La historia del lago de Sanabria se escribe pues desde la eterna disputa por su propiedad, mantenida al menos durante los últimos diez siglos. Los monjes cistercienses del monasterio de San Martín de Castañeda tuvieron especial interés en su adquisición y, finalmente, lo consiguieron tras comprárselo en el 897 a los Avolo, sus anteriores propietarios. De esta forma, los moradores del cenobio consiguieron completar su dieta alimenticia con los productos piscícolas, ganaderos y hortícolas del lago y sus tierras adyacentes. Desde que se incorporó a las propiedades de este monasterio, las luchas con los lugareños por su explotación fueron continuas. La situación de disputa se mantuvo hasta la desamortización de Mendizábal del siglo XIX, momento en el que el lago y otras lagunas pasaron a ser propiedad de Manuel de Villachica, tras pagar por ellas un total de 127 530 reales de vellón.

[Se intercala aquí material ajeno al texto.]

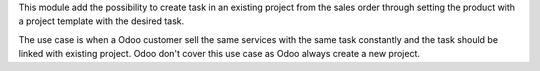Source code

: This module add the possibility to create task in an existing project from the sales order through setting the product with a project template with the desired task.

The use case is when a Odoo customer sell the same services with the same task constantly and the task should be linked with existing project. Odoo don't cover this use case as Odoo always create a new project.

La protección del lago de Sanabria se remonta al 7 de febrero de 1946, fecha en la que mediante Orden del Ministerio de Agricultura, el lago fue declarado Sitio Natural de Interés Nacional. Posteriormente, el 11 de septiembre de 1953, se declara por el Ministerio de Agricultura masas de agua continentales sujetas a protección especial las del río Tera y sus afluentes, incluyéndose entre ellas el propio lago. También en 1953 fue declarado Paraje Pintoresco, por lo que se formó un patronato nacional del lago que dependió del Ministerio de Educación Nacional, encargado de la defensa y conservación de este espacio natural. Finalmente fue declarado parque natural en 1978, aunque en 1990 tuvo una notable ampliación, cuando la Junta de Castilla y León lo incrementó de 368,5 ha a las actuales 22 365 ha.20 Forma parte de la Red de ZEPA de Castilla y León con el código ES 4190009 y de la propuesta de LIC con el código ES 4190103. Miguel de Unamuno ambienta San Manuel Bueno, mártir en la zona.

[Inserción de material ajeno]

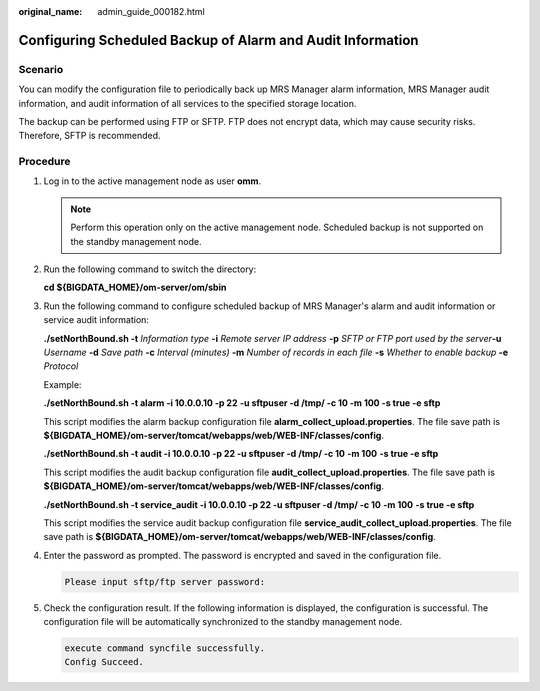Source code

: :original_name: admin_guide_000182.html

.. _admin_guide_000182:

Configuring Scheduled Backup of Alarm and Audit Information
===========================================================

Scenario
--------

You can modify the configuration file to periodically back up MRS Manager alarm information, MRS Manager audit information, and audit information of all services to the specified storage location.

The backup can be performed using FTP or SFTP. FTP does not encrypt data, which may cause security risks. Therefore, SFTP is recommended.

Procedure
---------

#. Log in to the active management node as user **omm**.

   .. note::

      Perform this operation only on the active management node. Scheduled backup is not supported on the standby management node.

#. Run the following command to switch the directory:

   **cd ${BIGDATA_HOME}/om-server/om/sbin**

#. Run the following command to configure scheduled backup of MRS Manager's alarm and audit information or service audit information:

   **./setNorthBound.sh -t** *Information type* **-i** *Remote server IP address* **-p** *SFTP or FTP port used by the server*\ **-u** *Username* **-d** *Save path* **-c** *Interval (minutes)* **-m** *Number of records in each file* **-s** *Whether to enable backup* **-e** *Protocol*

   Example:

   **./setNorthBound.sh -t alarm -i 10.0.0.10 -p 22** **-u sftpuser -d /tmp/ -c 10 -m 100 -s true -e sftp**

   This script modifies the alarm backup configuration file **alarm_collect_upload.properties**. The file save path is **${BIGDATA_HOME}/om-server/tomcat/webapps/web/WEB-INF/classes/config**.

   **./setNorthBound.sh -t audit -i 10.0.0.10 -p 22 -u sftpuser -d /tmp/ -c 10** **-m 100** **-s true -e sftp**

   This script modifies the audit backup configuration file **audit_collect_upload.properties**. The file save path is **${BIGDATA_HOME}/om-server/tomcat/webapps/web/WEB-INF/classes/config**.

   **./setNorthBound.sh -t service_audit -i 10.0.0.10 -p 22 -u sftpuser -d /tmp/ -c 10** **-m 100** **-s true -e sftp**

   This script modifies the service audit backup configuration file **service_audit_collect_upload.properties**. The file save path is **${BIGDATA_HOME}/om-server/tomcat/webapps/web/WEB-INF/classes/config**.

#. Enter the password as prompted. The password is encrypted and saved in the configuration file.

   .. code-block::

      Please input sftp/ftp server password:

#. Check the configuration result. If the following information is displayed, the configuration is successful. The configuration file will be automatically synchronized to the standby management node.

   .. code-block::

      execute command syncfile successfully.
      Config Succeed.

El Centro de Interpretación del Parque está situado en el restaurado monasterio de San Martín de Castañeda, edificio medieval que albergó a los monjes cistercienses. El centro acoge una exposición permanente destinada a dar a conocer los aspectos naturales, sociales y culturales del parque. Cuenta para ello con maquetas, paneles explicativos, medios audiovisuales, etc., en los que se expone la historia geológica de la comarca, el glaciarismo, flora, fauna y ecosistemas del parque, así como los usos humanos y las estrategias de conservación.
A partir de 2010, este centro de interpretación se ha complementado con la Casa del Parque. Esta se encuentra situada en las cercanías de la localidad de Rabanillo, en el cruce de esta con la carretera ZA-104, y posee una exposición permanente más amplia que la albergada en el centro de interpretación. Además posee una senda exterior que permite observar la flora típica del entorno del lago de Sanabria, así como charlas sobre micología o cualquier otro tema relacionado con el parque. La casa del parque permanece abierta todo el año; en enero únicamente para grupos bajo reserva; y, el resto del año, los sábados de 11 a 14 y de 16 a 18 horas, y los domingos de 10 a 15 horas.